Sarah soupire, s'interrompant pour se retourner vers lui. "As-tu envie de l'entendre rire comme à son ordinaire ?!"

"Quittons la maison si cela te gêne. La pluie vient de cesser."

"Ce... malappris ferait mieux de donner la chasse aux actes de braconnage qui disséminent les rangs de nos oies !"

"Des bruits courent au village... il se raconte qu'il s'agit d'une fille. On la dit aux yeux rouges."

"Il n'y a rien à attendre de telles créatures du diable !" crache Sarah, se préparant à quitter la maison.

Nous la suivons dehors avec Bernard.

Je ne cesse de guetter la fenêtre aux lourdes tentures tirées.

"Arrête. Tu te fais du mal pour rien." m'avertit Bernard.

Sarah s'est éloignée de nous, contrariée.

"Ça fait... longtemps ?"

"Tu sais, je m'applique à ne pas y prendre garde."

"Oui. Oui, pardon, la question était stupide."

Autant dire que le souper fut chargé en tension ; Sarah alignant sarcasme sur sarcasme à l'égard de sa mère et de la relation que cette dernière entretenait avec le Chasseur.


Alors que je pratiquais mes exercices en extérieur, il arriva, à cheval également, s'arrêtant à ma hauteur.

"Votre position reste à travailler."

"Vous ai-je demandé quoi que ce soit, vous ?!" l'agressant d'emblée.

Il hausse les épaules. "Un œil extérieur est toujours utile pour se perfectionner, Mademoiselle. De même qu'accepter la critique."

"N'avez-vous pas une femme mariée à satisfaire ?!"

Il esquissa un petit sourire. "A mon tour de vous demander de vous mêler de vos affaires."

C'était la première fois que je pouvais l'observer d'aussi près. Ma foi... ma tante a bon goût !

Blond comme les blés, visage aux traits fins, regard d'un émeraude profond.

Assurément... jeune. A peine la majorité. C'est sur ce point que je choisis d'attaquer.

"N'avez-vous point trouvé de jeune femme de votre âge pour vous ébattre qu'une femme d'âge mûr, mariée ?!"

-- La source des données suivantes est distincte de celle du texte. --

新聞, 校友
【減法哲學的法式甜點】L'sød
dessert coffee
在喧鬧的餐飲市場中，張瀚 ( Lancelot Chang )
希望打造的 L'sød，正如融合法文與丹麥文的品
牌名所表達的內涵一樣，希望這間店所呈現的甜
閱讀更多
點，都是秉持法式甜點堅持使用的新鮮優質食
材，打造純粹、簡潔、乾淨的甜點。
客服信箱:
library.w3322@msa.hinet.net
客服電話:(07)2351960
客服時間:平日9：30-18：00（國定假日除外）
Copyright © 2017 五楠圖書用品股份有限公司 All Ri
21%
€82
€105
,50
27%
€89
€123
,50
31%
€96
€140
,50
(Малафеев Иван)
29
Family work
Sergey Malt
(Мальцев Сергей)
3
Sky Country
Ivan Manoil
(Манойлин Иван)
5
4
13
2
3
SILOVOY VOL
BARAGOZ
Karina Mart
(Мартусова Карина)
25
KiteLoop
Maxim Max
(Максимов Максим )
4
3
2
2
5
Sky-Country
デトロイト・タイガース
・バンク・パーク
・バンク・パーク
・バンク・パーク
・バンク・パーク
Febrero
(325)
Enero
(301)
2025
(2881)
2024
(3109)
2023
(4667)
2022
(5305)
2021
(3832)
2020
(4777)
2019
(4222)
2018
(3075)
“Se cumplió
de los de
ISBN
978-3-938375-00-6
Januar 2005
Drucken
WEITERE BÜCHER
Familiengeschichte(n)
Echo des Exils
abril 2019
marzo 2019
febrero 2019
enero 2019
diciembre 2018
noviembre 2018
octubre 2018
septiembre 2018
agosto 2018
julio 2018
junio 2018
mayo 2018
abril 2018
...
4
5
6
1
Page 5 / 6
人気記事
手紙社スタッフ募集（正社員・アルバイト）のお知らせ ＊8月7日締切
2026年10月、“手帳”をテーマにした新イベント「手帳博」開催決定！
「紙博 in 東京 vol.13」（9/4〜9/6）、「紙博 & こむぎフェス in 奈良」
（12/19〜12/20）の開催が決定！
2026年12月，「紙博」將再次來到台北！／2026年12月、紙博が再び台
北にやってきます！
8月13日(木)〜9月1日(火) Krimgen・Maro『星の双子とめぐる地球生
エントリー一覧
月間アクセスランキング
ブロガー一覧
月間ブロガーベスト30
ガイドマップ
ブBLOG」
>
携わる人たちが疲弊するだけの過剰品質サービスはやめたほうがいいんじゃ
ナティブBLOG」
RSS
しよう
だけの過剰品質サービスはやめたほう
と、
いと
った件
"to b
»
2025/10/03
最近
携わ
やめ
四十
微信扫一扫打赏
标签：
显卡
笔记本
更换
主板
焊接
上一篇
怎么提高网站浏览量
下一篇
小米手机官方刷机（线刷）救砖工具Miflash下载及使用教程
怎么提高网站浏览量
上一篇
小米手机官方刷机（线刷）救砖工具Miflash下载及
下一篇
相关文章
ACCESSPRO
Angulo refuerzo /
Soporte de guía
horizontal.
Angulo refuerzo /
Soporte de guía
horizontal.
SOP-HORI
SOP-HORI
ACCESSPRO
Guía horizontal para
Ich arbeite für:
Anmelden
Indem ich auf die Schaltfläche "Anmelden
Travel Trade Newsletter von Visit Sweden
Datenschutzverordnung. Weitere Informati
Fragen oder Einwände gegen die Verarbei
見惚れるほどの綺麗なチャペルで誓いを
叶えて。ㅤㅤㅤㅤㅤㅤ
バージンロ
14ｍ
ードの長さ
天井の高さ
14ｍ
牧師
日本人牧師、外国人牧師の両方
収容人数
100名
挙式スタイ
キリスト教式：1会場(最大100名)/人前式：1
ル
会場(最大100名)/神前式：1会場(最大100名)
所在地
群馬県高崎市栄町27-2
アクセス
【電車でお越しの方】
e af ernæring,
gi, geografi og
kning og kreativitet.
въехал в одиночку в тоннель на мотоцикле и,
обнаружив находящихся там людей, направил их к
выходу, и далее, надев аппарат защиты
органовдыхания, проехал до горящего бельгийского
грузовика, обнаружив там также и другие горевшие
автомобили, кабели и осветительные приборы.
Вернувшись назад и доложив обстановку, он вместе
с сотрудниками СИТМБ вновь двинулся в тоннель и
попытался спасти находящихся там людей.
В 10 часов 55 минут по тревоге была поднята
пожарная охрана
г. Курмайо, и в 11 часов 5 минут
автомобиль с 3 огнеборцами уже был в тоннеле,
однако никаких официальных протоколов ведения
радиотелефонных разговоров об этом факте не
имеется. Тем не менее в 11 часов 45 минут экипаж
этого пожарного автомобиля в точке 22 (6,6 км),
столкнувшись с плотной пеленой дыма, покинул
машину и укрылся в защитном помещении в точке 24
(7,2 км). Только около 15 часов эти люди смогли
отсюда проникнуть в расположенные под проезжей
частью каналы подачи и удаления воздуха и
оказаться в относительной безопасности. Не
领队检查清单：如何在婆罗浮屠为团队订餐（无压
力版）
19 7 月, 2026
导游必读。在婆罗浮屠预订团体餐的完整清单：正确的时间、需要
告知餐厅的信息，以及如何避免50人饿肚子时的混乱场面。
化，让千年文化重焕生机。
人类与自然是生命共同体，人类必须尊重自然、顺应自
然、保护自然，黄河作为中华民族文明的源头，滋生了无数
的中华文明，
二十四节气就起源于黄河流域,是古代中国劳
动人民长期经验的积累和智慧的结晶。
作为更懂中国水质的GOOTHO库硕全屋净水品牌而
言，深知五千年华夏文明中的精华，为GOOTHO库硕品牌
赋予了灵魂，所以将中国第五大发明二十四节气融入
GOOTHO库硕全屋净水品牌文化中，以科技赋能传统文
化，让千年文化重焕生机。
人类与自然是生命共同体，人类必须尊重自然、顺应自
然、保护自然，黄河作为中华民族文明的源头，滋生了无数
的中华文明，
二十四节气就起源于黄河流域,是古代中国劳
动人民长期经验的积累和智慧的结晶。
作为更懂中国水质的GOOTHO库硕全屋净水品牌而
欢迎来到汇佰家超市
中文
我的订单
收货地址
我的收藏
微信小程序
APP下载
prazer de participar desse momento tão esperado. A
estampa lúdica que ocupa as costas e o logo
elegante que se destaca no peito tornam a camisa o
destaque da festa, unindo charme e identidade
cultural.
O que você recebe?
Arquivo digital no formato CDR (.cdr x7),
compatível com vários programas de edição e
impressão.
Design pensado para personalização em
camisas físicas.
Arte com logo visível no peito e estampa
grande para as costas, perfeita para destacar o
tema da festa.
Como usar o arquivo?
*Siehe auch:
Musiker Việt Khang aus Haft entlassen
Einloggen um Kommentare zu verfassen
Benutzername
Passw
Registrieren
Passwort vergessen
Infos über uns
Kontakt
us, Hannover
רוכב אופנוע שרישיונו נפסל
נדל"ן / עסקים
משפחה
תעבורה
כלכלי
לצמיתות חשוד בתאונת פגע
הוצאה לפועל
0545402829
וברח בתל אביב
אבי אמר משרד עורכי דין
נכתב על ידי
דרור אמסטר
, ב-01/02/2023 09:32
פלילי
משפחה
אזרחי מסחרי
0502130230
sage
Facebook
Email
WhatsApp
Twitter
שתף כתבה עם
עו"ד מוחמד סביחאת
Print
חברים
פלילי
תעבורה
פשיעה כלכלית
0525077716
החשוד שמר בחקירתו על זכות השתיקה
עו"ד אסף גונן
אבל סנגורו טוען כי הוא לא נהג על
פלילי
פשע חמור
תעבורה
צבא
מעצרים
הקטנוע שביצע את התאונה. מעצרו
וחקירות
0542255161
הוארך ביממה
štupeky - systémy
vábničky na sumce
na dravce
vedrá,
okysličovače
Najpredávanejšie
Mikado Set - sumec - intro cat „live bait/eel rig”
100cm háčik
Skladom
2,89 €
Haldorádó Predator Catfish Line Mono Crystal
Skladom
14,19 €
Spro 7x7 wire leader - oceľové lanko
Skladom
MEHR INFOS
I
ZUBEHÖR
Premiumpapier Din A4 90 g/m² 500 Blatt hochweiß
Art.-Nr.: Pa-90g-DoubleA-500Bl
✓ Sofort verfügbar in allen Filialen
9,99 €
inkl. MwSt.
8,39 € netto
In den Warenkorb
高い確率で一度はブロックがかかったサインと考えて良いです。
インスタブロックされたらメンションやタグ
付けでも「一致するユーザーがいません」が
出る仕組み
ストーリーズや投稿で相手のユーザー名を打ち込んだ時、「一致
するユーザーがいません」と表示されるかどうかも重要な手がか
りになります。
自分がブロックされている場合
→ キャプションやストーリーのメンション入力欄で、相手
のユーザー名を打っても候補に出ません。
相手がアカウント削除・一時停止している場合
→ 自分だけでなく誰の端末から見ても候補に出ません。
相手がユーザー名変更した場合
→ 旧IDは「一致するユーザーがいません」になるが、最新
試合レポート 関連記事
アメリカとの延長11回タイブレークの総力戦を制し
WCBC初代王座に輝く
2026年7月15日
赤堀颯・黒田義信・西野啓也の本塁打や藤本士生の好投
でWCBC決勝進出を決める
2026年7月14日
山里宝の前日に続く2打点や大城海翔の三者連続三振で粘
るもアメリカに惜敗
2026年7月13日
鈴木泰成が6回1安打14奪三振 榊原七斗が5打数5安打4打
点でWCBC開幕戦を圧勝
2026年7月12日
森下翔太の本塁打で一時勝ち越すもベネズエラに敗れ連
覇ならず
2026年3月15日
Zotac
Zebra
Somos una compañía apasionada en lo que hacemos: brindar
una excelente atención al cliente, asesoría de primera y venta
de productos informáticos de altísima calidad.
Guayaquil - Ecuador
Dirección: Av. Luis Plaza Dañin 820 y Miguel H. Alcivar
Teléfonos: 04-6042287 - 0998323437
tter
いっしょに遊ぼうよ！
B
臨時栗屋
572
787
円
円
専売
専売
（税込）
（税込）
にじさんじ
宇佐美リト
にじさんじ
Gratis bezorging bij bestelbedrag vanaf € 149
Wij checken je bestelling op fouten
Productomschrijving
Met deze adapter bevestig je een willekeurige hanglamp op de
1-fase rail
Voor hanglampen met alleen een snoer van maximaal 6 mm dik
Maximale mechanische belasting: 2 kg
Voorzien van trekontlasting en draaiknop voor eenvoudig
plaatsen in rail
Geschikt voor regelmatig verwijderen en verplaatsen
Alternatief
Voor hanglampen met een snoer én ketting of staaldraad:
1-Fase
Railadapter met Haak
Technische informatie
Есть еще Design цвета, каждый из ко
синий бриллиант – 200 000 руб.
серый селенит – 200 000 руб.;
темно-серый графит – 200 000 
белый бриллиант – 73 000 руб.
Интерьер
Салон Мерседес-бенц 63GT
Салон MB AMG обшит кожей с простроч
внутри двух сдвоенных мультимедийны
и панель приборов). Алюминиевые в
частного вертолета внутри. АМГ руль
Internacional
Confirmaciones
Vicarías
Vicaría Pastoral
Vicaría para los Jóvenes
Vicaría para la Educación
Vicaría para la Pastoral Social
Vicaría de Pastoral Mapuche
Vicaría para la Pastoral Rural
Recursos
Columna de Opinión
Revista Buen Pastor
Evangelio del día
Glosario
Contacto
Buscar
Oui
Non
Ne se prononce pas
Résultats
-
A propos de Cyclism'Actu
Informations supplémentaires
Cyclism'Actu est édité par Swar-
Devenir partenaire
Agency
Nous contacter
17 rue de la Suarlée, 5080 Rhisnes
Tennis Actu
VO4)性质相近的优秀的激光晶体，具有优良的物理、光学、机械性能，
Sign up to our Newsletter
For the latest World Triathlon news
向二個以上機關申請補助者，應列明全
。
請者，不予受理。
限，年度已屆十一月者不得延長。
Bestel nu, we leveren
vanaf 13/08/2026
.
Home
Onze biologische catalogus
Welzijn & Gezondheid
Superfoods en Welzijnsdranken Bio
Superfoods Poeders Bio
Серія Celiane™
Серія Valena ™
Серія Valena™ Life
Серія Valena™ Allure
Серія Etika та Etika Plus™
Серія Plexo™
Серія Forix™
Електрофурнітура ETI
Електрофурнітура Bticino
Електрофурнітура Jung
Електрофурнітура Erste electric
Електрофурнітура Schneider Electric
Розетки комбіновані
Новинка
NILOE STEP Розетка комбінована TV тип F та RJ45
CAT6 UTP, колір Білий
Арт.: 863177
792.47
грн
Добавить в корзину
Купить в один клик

Il m'avise avec ce sourire terrible. "Le fait est, Mademoiselle, que je m'ébats avec qui me plaît." reprenant mon terme.

"Vous êtes... terriblement agaçant." grimaçant mon dégoût. "Ma cousine a raison : vous n'êtes qu'un rustre !..."

Il prend mon menton en tenaille, pressant des doigts sur mes joues. "Vous n'avez pas encore atteint l'âge de raison que vous me paraissez déjà être une véritable chipie."

Je me libère d'un pas en arrière. "Je ne vous permets pas !" le ciblant d'une flèche.

Il écarte les bras. "Etes-vous bien certaine de ne pas manquer votre coup à cette distance ?" moqueur.

"Rook ! Cessez d'importuner ma nièce !... Nous allons recevoir. Je compte sur vous pour me trouver le meilleur gibier qui soit." lui lance ma tante depuis la fenêtre, nous ayant surpris.

Je le piste. Malheureusement je parviens à un carrefour où les marques des fers de sa jument se perdent. Je peste, agacée qu'il parvienne ainsi à m'échappe chaque fois !...


"Shachiiii ?... Tu rêves ?..." glissant une main gantée dans mon cou, remontant l'oreille, lissant une mèche de cheveux.

"Pardon, Floyd, je..." petit rire embarrassé.

"Bah, c'est rien, hein, ça m'arrive aussi souvent." souriant. "Ça plaît pas trop à Jade mais bon... m'en fiche !..."

"Et... à quoi rêves-tu, Floyd ?" curieuse.

"Souvent à l'océan, à ma vie d'avant."

"Si j'étais une proie, Floyd ?..."

"Hein ?" finissant par rire. "Arrête !... ne m'emmène pas sur ce terrain-là, Shachi-chan !..."

"De quelle manière m'achèverais-tu ?"

"Déjà, j'm'arrangerai pour que ça traîne... pour en profiter un max."

"Tu jouerais avec moi ?"

"Sans doute. J'm'arrangerai pour te coller, ça c'est sûr !..." riant. "J'pourrai pas m'en empêcher !..." passant un bras derrière la tête, se moquant de lui-même.

"Alors... fais de moi ta jolie proie, Floyd."